Abstract

The neo-Victorian novels of our time (by A.S. Byatt, Maggie Power, Laura Fish, et.al) reverberate with echoes from English poetry of the 19th century, and not in the least, from famous dramatic monologues (the genre, which came into existence thanks to Robert Browning and Alfred Tennyson). According to the present-day scholarship, the term "dramatic monologue" denotes the versified speech of a character, who suffers from a mental disorder and tries to combine the frankness of confession with the art of argument and seduction.

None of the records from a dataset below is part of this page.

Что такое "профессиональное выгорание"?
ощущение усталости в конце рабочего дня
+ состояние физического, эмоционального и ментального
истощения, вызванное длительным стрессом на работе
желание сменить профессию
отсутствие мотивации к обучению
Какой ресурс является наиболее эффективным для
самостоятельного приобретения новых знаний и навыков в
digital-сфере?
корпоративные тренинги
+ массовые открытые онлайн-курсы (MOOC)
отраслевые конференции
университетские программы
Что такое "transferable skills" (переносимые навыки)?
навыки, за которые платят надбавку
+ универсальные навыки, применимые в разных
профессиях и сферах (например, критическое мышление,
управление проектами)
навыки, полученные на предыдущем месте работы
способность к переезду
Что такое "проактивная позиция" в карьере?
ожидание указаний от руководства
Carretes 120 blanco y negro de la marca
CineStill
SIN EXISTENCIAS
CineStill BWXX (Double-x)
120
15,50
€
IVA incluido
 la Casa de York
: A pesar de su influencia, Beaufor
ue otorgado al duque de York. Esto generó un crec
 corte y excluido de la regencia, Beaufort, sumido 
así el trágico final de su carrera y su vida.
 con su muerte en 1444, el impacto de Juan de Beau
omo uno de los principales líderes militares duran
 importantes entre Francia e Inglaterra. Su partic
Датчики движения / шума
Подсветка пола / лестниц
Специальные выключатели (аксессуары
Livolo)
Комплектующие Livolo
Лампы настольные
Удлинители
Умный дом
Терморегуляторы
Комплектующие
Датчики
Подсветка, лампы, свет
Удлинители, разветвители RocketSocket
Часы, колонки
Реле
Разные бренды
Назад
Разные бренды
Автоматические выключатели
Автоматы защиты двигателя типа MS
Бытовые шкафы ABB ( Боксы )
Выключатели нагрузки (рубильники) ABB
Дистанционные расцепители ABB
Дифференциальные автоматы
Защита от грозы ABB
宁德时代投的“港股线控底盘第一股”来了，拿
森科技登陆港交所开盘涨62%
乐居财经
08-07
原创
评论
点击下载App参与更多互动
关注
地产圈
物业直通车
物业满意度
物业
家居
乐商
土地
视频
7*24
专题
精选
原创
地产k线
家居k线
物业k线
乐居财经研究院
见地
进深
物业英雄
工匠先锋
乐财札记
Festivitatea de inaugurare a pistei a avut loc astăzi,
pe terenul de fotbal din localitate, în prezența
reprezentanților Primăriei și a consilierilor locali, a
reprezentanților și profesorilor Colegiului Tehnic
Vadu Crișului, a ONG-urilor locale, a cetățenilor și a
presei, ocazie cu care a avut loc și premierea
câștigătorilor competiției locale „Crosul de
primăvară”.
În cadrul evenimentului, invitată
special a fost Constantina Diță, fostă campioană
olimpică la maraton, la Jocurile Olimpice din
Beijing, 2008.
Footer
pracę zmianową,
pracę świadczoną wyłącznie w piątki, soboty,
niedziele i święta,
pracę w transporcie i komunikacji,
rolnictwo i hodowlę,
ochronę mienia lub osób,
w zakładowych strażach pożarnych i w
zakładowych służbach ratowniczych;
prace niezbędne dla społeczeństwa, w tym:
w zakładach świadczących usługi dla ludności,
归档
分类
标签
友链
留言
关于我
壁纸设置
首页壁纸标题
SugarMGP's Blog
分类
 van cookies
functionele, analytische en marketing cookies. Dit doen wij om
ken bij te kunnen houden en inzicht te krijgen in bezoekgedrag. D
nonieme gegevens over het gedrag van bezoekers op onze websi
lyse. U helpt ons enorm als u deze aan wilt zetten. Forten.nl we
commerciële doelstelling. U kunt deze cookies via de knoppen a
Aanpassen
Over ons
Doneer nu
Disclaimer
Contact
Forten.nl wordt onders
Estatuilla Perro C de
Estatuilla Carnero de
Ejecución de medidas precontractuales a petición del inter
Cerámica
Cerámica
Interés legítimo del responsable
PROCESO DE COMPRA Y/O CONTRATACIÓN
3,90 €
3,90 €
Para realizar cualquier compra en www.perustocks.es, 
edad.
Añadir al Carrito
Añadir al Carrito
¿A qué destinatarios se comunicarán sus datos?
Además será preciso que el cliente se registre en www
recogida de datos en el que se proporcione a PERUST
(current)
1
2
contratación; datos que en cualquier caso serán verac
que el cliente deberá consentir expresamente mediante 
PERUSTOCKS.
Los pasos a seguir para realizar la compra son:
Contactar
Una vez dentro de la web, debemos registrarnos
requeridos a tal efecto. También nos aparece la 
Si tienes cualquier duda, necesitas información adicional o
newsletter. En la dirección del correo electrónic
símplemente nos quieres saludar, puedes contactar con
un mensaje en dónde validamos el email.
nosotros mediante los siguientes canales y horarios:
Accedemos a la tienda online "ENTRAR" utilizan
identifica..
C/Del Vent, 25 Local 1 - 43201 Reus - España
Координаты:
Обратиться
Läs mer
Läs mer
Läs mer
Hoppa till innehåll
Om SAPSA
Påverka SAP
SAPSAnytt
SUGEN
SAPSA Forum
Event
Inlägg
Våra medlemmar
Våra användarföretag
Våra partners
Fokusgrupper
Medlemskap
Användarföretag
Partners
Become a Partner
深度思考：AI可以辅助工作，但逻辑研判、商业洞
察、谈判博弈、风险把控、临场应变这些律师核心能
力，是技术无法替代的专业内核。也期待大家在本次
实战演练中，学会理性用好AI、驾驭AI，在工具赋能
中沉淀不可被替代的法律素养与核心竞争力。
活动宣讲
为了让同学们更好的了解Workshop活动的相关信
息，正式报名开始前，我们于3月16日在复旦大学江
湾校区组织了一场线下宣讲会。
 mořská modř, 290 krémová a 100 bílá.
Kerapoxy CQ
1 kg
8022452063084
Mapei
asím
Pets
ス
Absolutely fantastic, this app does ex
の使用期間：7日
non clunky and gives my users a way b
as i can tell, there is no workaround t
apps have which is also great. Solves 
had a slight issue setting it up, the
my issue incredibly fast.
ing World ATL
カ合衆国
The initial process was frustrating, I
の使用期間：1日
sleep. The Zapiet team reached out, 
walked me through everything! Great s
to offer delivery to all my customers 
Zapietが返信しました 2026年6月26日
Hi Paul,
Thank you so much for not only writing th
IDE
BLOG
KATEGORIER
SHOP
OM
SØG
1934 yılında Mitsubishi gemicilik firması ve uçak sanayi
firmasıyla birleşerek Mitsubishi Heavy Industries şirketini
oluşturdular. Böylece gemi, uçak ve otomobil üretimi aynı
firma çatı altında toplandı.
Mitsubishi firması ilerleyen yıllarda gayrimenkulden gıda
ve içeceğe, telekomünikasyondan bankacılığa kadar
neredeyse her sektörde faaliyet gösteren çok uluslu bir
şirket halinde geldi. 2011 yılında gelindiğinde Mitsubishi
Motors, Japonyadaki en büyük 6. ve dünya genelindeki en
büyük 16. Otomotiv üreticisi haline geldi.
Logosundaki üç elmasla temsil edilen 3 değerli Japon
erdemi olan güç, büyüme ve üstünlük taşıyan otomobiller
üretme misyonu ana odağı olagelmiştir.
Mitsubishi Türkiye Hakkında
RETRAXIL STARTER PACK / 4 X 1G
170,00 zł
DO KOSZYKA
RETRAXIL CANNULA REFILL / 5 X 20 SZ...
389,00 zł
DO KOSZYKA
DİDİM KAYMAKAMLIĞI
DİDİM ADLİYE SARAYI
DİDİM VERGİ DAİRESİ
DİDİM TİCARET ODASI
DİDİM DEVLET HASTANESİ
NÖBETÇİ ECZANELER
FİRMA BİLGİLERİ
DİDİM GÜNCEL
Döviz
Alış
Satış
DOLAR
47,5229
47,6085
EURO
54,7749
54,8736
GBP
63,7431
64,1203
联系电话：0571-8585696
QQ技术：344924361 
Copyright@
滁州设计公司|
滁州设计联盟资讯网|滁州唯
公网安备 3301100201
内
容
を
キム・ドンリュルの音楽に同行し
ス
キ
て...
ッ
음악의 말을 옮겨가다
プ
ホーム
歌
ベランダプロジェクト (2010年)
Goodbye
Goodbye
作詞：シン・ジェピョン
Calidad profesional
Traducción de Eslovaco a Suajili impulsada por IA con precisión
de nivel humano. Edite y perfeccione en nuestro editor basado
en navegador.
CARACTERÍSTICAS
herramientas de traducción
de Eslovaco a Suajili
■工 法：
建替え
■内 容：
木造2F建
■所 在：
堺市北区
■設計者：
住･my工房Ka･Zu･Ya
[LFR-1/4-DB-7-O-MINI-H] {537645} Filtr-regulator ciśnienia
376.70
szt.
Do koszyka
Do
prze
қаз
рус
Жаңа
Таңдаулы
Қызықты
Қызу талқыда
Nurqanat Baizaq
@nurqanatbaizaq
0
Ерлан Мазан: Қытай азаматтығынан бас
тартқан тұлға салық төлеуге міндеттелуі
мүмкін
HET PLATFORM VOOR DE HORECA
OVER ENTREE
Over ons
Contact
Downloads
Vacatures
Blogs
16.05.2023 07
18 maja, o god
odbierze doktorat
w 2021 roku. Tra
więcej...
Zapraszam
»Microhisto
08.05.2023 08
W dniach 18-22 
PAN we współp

This monologue is usually addressed to another character – a silent interlocutor, in front of whom the speaker, in a burst of eloquence, reveals the unsightly sides of his perverted doings or his character. In Victorian England, dramatic monologues featured the same marginal characters, which figured in sensation fiction. The article dwells on the ways dramatic monologues are employed in “Possession” (1990) by A.S. Byatt and “Strange Music” (2008) by Laura Fish. The writers not only include extensive quotes from R. Browning and E. Barret-Browning, but also create their own variations of dramatic monologues in verse and prose. Of particular interest are Victorian and neo-Victorian artistic approaches to the criteria of ‘normality’, to the rhetoric of justification, to the methods of argumentation.